Both health insurance and critical illness policy have a different scope of coverage. A health insurance policy covers all your medical expenses right from ambulance charges to being treated at the hospital and recovering at home after being discharged. It also covers pre-existing diseases after a defined period. However, a critical illness policy covers only a particular list of critical illnesses. There is a waiting period of 30/60/90 days before the insured can claim for the listed critical illness. The number of life-threatening diseases varies from 10 to 37 depending on the insurer.
A health insurance policy is needed for the settlement of hospitalization expenses incurred by the insured on the medical treatment. If the insured gets treated at a network hospital, he/she can avail the cashless facility where the bills are reimbursed directly by the insurance company. Even after making a claim, your health insurance policy continues until you exhaust the entire sum insured. You can renew the policy yearly.

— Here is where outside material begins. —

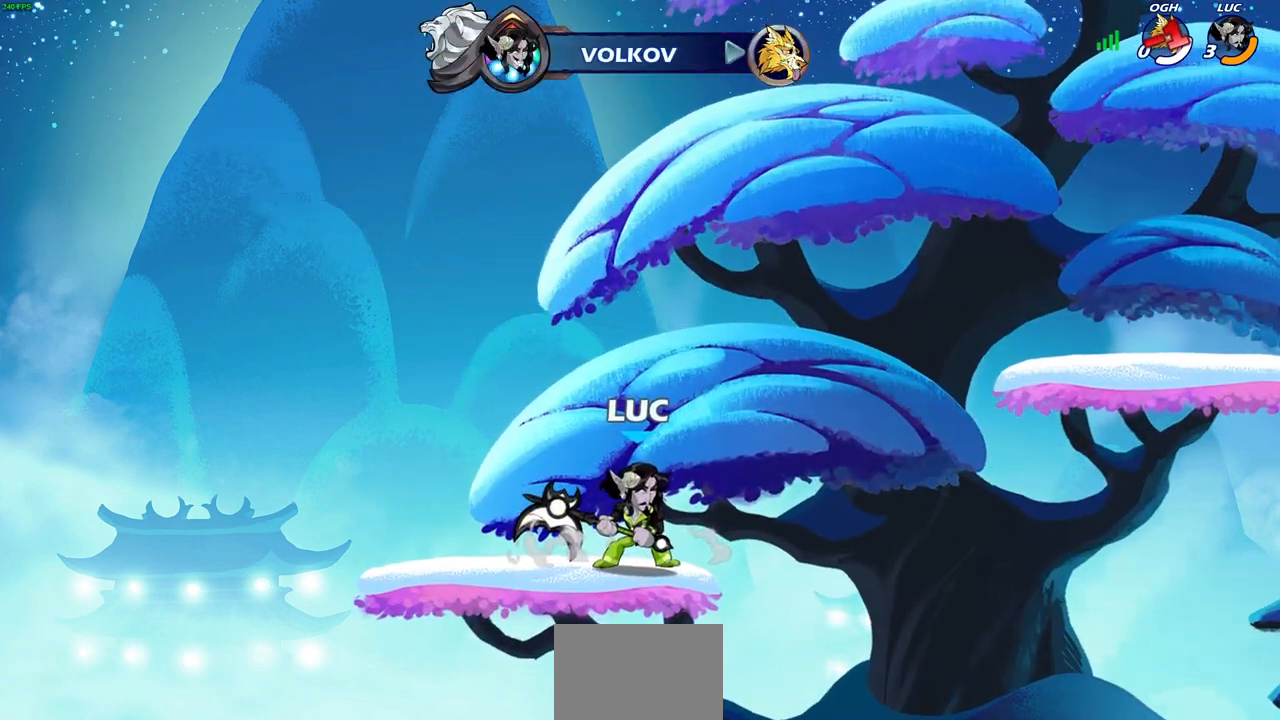
{"buttons": [], "left_stick": "center", "right_stick": "center", "events": []}
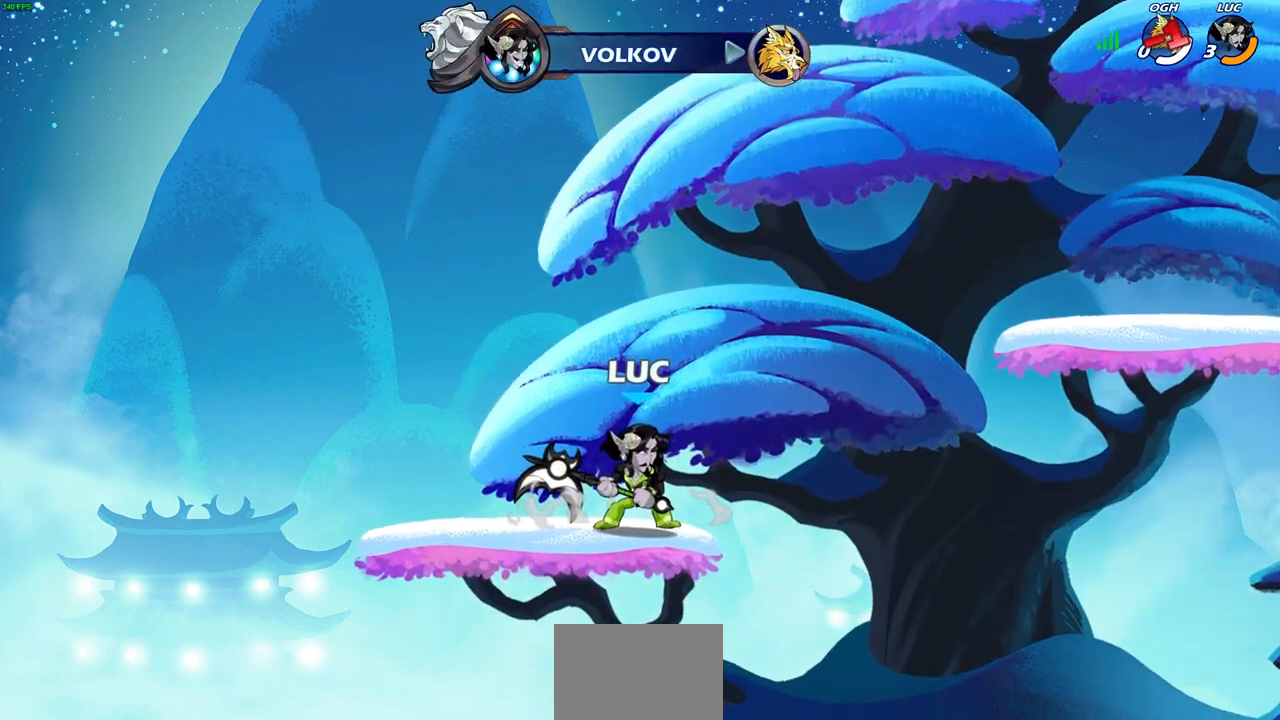
{"buttons": [], "left_stick": "center", "right_stick": "center", "events": []}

When insured under a critical illness plan, the insured receives a tax-free lump sum payout after he/she has been diagnosed with a pre-specified critical illness. Thanks to the lump sum payout method, the insured can spend it as he/she wishes. Additionally, a critical illness policy expires once the claim is made.
An insurer can get a cover of maximum Rs.1 crore under a health insurance plan. On the other hand, a critical illness policy offers a maximum sum insured of Rs.50 lakhs.
Due to its extensive coverage, health insurance policy charges a higher premium. Whereas, a critical illness policy is cheaper than a health insurance policy as it covers only a set of pre-declared critical diseases.
Even though both these policies balance each other, we should keep in mind that they serve a different purpose and hence, everyone needs to have both these policies to have complete protection against unforeseen medical emergencies.